▶ [EXERCISE REQUIREMENTS]
1. Reproduce the entire text about baking pakoras word for word.
2. In the records, quote the lines between the one holding "人々が都市部へ移住しています。2020年に実施された第7回" and the one holding "2026 AMS Österreich", both included. Leave out the pictures.

▶ [READING PASSAGE]
After going to the Copley Farmers’ Market on Friday, I was really excited to do something with this:

I mean, look at it. And actually, that’s not a photo of mine, because I’m bad at photos (so this one is from Woophy.com). Mine is an even softer orange, and they called it “cheddar cheese cauliflower.” I had to have it. And since I also had some other vegetables in my fridge that needed to be eaten (why do carrots and celery lose their crunchiness so quickly here compared to Arizona?), I decided I should try to make pakoras. Pakoras are great because they’re a side dish that can easily be a main dish just with a larger portion. You can use just about any vegetable (I used carrot, cauliflower, and asparagus, but zucchini, onion, and broccoli are also good), and the batter is easy. It’s essentially deep fried veggies, but instead of deep frying, they’re baked, and they use garbanzo flour, so they’re gluten free. They really taste like junk and yet they’re not so bad for you. I think it’s the curry powder and the fact that it’s not regular old flour that makes you think you’re eating actual deep fried things, even though you’re not.

▶ [EXTRACTED ENTRIES]
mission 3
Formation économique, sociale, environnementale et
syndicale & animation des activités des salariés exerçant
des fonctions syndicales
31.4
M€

...

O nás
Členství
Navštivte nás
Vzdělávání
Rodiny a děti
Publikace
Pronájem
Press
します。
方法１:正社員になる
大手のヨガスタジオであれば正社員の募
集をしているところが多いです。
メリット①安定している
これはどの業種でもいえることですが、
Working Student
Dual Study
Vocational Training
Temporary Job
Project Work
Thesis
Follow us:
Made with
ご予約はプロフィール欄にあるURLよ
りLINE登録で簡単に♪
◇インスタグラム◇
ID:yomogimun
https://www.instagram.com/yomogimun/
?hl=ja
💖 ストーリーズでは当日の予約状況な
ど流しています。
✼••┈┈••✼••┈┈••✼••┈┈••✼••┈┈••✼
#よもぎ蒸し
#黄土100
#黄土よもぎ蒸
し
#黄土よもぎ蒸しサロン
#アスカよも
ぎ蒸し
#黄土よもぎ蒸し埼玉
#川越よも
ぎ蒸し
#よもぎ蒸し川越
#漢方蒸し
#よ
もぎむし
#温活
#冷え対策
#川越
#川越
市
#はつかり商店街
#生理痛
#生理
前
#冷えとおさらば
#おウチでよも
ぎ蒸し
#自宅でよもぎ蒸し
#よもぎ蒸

---

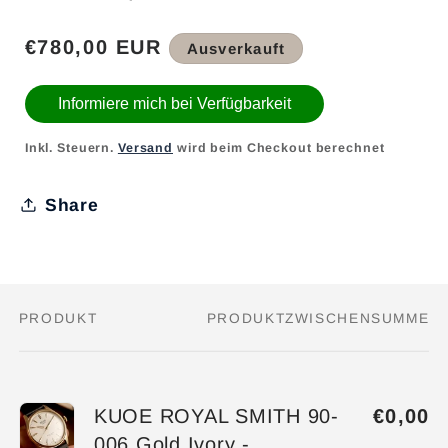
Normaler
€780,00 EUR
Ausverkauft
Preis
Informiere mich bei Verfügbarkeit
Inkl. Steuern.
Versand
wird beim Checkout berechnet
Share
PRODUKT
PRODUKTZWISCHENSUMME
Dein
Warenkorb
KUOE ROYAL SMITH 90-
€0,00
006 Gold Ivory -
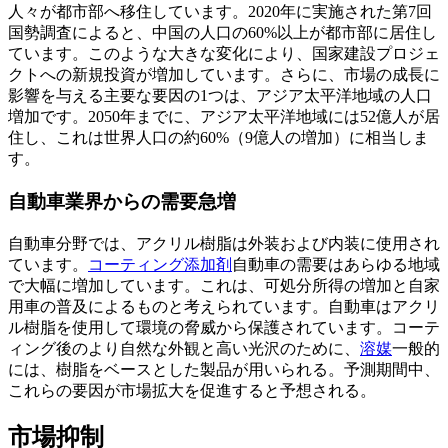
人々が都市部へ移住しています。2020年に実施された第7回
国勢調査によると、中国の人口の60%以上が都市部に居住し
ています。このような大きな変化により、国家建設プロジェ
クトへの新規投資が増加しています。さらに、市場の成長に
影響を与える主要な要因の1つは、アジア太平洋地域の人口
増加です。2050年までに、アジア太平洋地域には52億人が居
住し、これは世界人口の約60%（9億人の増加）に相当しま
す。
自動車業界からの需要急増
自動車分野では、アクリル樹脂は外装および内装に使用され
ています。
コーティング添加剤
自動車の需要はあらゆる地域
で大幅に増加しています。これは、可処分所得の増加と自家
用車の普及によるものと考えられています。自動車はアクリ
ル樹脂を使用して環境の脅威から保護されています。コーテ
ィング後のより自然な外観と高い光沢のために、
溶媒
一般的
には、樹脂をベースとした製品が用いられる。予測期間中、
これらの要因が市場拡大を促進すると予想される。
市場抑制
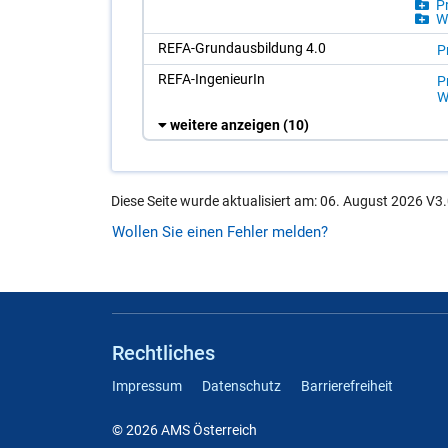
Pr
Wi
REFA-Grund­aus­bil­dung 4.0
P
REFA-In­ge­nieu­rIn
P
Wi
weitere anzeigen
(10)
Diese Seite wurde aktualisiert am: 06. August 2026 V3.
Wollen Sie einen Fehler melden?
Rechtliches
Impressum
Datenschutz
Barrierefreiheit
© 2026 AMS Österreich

▶ [EXPECTED RESULTS]
1.
After going to the Copley Farmers’ Market on Friday, I was really excited to do something with this:

I mean, look at it. And actually, that’s not a photo of mine, because I’m bad at photos (so this one is from Woophy.com). Mine is an even softer orange, and they called it “cheddar cheese cauliflower.” I had to have it. And since I also had some other vegetables in my fridge that needed to be eaten (why do carrots and celery lose their crunchiness so quickly here compared to Arizona?), I decided I should try to make pakoras. Pakoras are great because they’re a side dish that can easily be a main dish just with a larger portion. You can use just about any vegetable (I used carrot, cauliflower, and asparagus, but zucchini, onion, and broccoli are also good), and the batter is easy. It’s essentially deep fried veggies, but instead of deep frying, they’re baked, and they use garbanzo flour, so they’re gluten free. They really taste like junk and yet they’re not so bad for you. I think it’s the curry powder and the fact that it’s not regular old flour that makes you think you’re eating actual deep fried things, even though you’re not.

2.
人々が都市部へ移住しています。2020年に実施された第7回
国勢調査によると、中国の人口の60%以上が都市部に居住し
ています。このような大きな変化により、国家建設プロジェ
クトへの新規投資が増加しています。さらに、市場の成長に
影響を与える主要な要因の1つは、アジア太平洋地域の人口
増加です。2050年までに、アジア太平洋地域には52億人が居
住し、これは世界人口の約60%（9億人の増加）に相当しま
す。
自動車業界からの需要急増
自動車分野では、アクリル樹脂は外装および内装に使用され
ています。
コーティング添加剤
自動車の需要はあらゆる地域
で大幅に増加しています。これは、可処分所得の増加と自家
用車の普及によるものと考えられています。自動車はアクリ
ル樹脂を使用して環境の脅威から保護されています。コーテ
ィング後のより自然な外観と高い光沢のために、
溶媒
一般的
には、樹脂をベースとした製品が用いられる。予測期間中、
これらの要因が市場拡大を促進すると予想される。
市場抑制
Pr
Wi
REFA-Grund­aus­bil­dung 4.0
P
REFA-In­ge­nieu­rIn
P
Wi
weitere anzeigen
(10)
Diese Seite wurde aktualisiert am: 06. August 2026 V3.
Wollen Sie einen Fehler melden?
Rechtliches
Impressum
Datenschutz
Barrierefreiheit
© 2026 AMS Österreich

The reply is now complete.